TRIBUNAL REGIONAL DO TRABALHO - 3ª REGIÃO

 

 

01289-2005-105-03-00-0-AP

 

 

Agravante: Picolli Service Comércio e Prestação de Serviços Ltda.

 

 

Agravado: Erico Botelho de Faria

 

 

EMENTA: ACORDO - RETRATAÇÃO DA PARTE ANTES DA HOMOLOGAÇÃO - Não há, na decisão recorrida, qualquer ofensa ao artigo 5o, inciso XXXVI, da Constituição da República ou aos artigos 158 e 849 do Código Civil, pois o acordo extrajudicial não se aperfeiçoa, tampouco produz efeitos processuais, antes da homologação pelo Juízo. Por isso é que o acordo pode ser objeto de retratação, desde que antes da homologação.

 

 

RELATÓRIO

 

 

Às f. 615/621, Picolli Service Comércio e Prestação de Serviços Ltda. interpõe agravo de petição, impugnando a decisão de f. 614, da lavra do d. Juízo da MM. 26a Vara do Trabalho de Belo Horizonte, que, diante da retratação manifestada pelo exeqüente, Érico Botelho de Faria, negou a homologação do acordo de f. 609/610.

 

 

A agravante afirma que o exeqüente, após concordar com os termos do acordo e assiná-lo, não pode dele desistir, por dever moral. Alega que a manifestação de vontade do autor, sem qualquer vício de consentimento que possa maculá-la, consiste em ato jurídico perfeito e produz seus efeitos imediatamente, não podendo ser anulada.
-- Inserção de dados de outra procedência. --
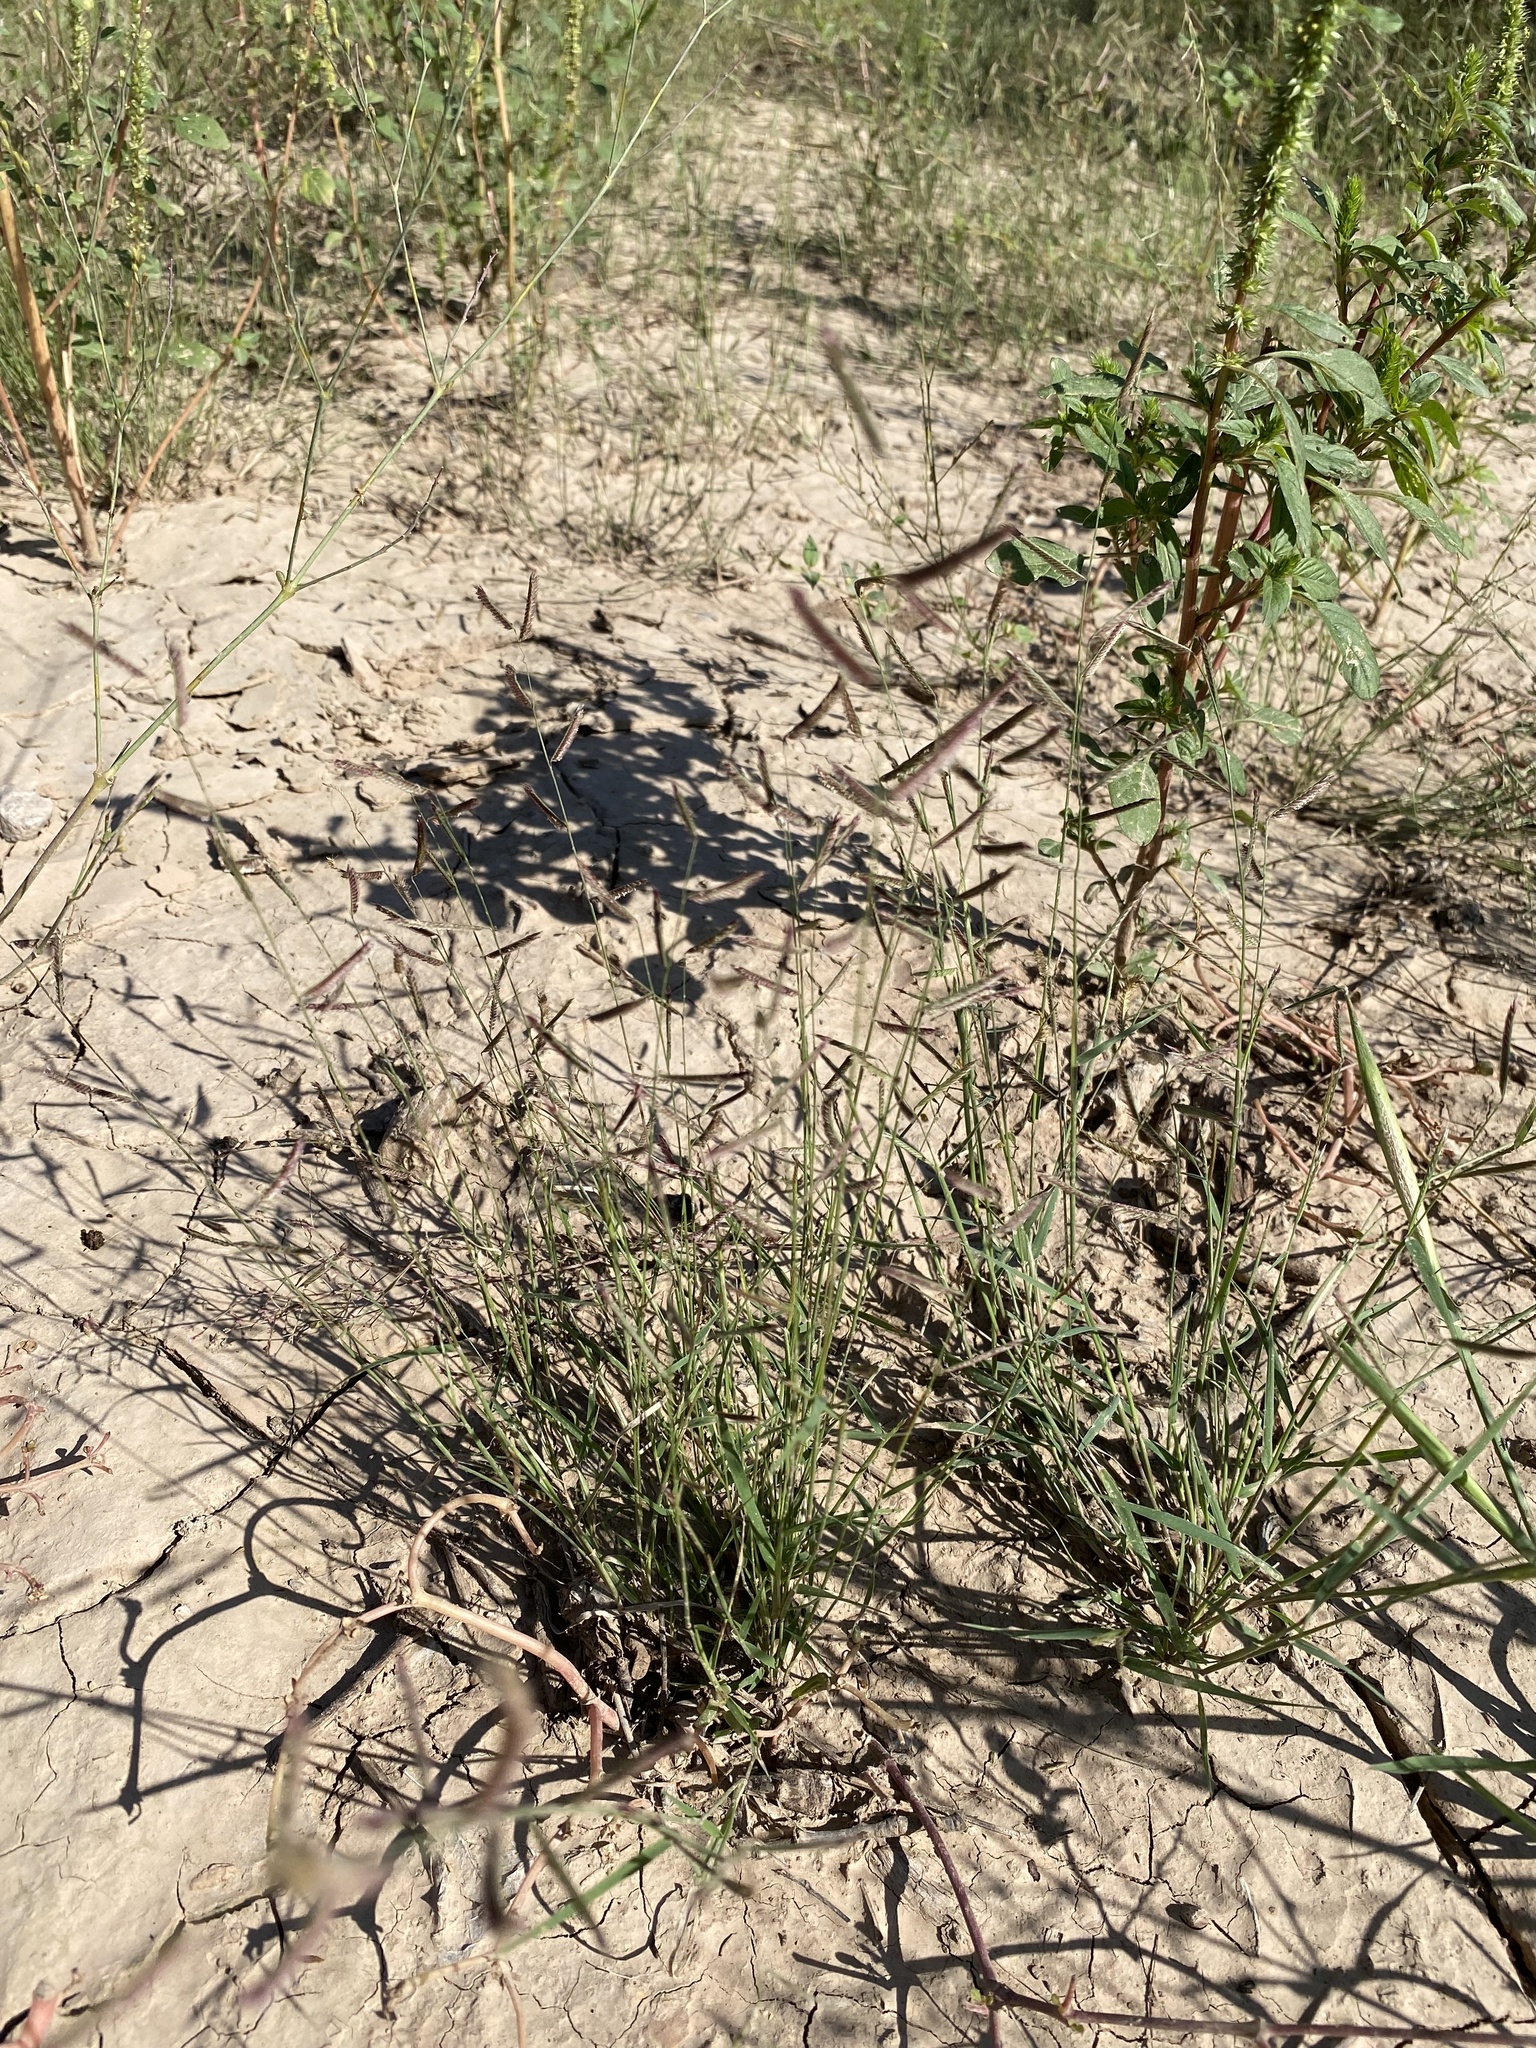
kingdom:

Como fundamento legal de suas alegações, cita o artigo 5o, inciso XXXVI, da Constituição da República e os artigos 158 e 849 do Código Civil.

 

 

Às f. 626/630, contraminuta do agravado.

 

 

É o relatório.

 

 

VOTO

 

 

ADMISSIBILIDADE

 

 

Conheço do recurso, porquanto satisfeitos os pressupostos de sua admissibilidade.

 

 

MÉRITO

 

 

ACORDO - RETRATAÇÃO DA PARTE ANTES DA HOMOLOGAÇÃO

 

 

A executada, Picolli Service Comércio e Prestação de Serviços Ltda., interpõe agravo de petição, impugnando a decisão de f. 614, da lavra do d. Juízo da MM. 26a Vara do Trabalho de Belo Horizonte, que, diante da retratação manifestada pelo exeqüente, Érico Botelho de Faria, negou a homologação do acordo de f. 609/610.

 

 

A agravante afirma que o exeqüente, após concordar com os termos do acordo e assiná-lo, não pode dele desistir, por dever moral. Alega que a manifestação de vontade do autor, sem qualquer vício de consentimento que possa maculá-la, consiste em ato jurídico perfeito e produz seus efeitos imediatamente, não podendo ser anulada. Como fundamento legal de suas alegações, cita o artigo 5o, inciso XXXVI, da Constituição da República e os artigos 158 e 849 do Código Civil.

 

 

Sem razão.

 

 

Designada a audiência para exame da petição de acordo (f. 611), o exeqüente, por meio de seu procurador, retratou-se, declarando, de forma expressa, que:

 

 

"Esclareceu o procurador do recte, o fato de que seu constituinte havia firmado o acordo apresentado às fls 609/610 diante do transcurso de longo tempo para julgamento do Agravo de Instrumento junto ao TST.

 

 

Todavia, tomou ciência o próprio recte de que referido recurso será apreciado pelo e. TST no dia 22/10/2008, ou seja, amanhã, razão pela qual refletiu acerca do acordo e julgou por bem desistir do mesmo, haja vista que, apesar de já homologados os cálculos no importe de R$ 37.000,00, fls. 564, o acordo então firmado seria de R$ 15.000,00."

 

 

A teor da Súmula 418 do TST, a homologação do acordo constitui faculdade do Juiz, inexistindo direito líquido e certo tutelável pela parte. Com efeito, deve o Juízo analisar todas as diversas circunstâncias do caso, para validar ou não a avença. No presente feito, o exeqüente justificou fundamentadamente sua retratação e, diante da desistência da parte, não poderia o Juiz ter homologado o acordo, por não mais subsistir, no ato da audiência, o ajuste de vontades.

 

 

Não há, na decisão recorrida, qualquer ofensa ao artigo 5o, inciso XXXVI, da Constituição da República ou aos artigos 158 e 849 do Código Civil, pois o acordo extrajudicial não se aperfeiçoa, tampouco produz efeitos processuais, antes da homologação pelo Juízo. Por isso é que todo acordo pode ser objeto de retratação, desde que antes da homologação.

 

 

Nego provimento.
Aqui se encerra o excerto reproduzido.